For all these emblems of Japanese culture the opera is actually set in the Netherlands – a reminder that the Dutch East India Company provided an early gateway into Japan and fuelled the passion for that mysterious otherness that beguiled Saint-Saëns himself. Although the plot is farcical this imaginative production managed to inject emotional depth while maintaining the entertaining absurdity of the situation. Saint-Saëns’ music was treated with respect and we were persuaded to care about the romantic entanglements besetting affianced cousins Kornélis and Léna that propel the action.

As the deluded Kornélis, Robert Macfarlane made an engaging comic figure. The exceptional warmth and ease of his vocal production were very well suited to the attractive lyricism of Saint-Saëns’ score and did much to counterbalance the idiocy and, at one point, the violence of Kornélis’ character. His actions under the influence of absinthe conveyed an endearing lack of guile, especially when being manipulated by the spirit persona of Arisa Yura.

Coloratura soprano Kate Macfarlane (yes, they are married) also sang and acted with assurance. Her tone was clear and her top notes strong and vibrant. Accompanied by Jasper Ly’s mellow oboe, her singing of Léna’s aria of resignation as she farewelled her cherished hopes was particularly touching. Her shifts between longing, fear and happiness as she was confronted with an hallucinating Kornélis, who finally manages to sleep off both the drug and the delusion and genuinely embrace her, were nicely graduated and convincing. The staging of her discarding of the robes as Kornélis came to his senses tied in beautifully with the unwrapping sequence of the opening scene.

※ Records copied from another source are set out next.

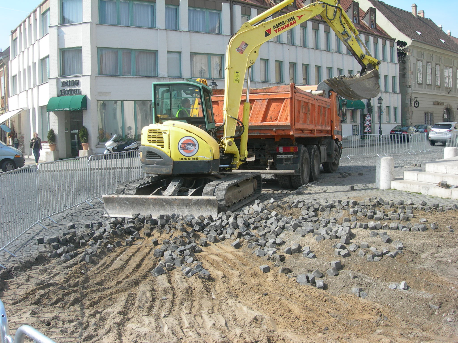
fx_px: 503
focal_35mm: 38
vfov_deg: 37.7
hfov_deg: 49.0
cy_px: 172
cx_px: 229
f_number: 4.8
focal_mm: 7.8
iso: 50
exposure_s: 1/243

Although all of the singing was in French, extended passages of dialogue were delivered in expressive, clearly articulated English, making the work highly accessible. The text had been slightly modified to include some contemporary references without too much anachronistic creaking.

This will probably be the only opportunity for opera lovers to see Saint-Saëns’ little gem. With a small, capable orchestra under the direction of Lyric’s highly accomplished Artistic Director, Pat Miller, some exceptionally fine singing and a beautiful production of fascinating invention, Lyric has once again created an operatic treat that should not be missed.

With a double cast of singers, there will be another two performances on each of four nights: Tuesday and Wednesday at 6 & 8pm and Friday and Saturday at 7 & 9pm, there are still opportunities to get tickets.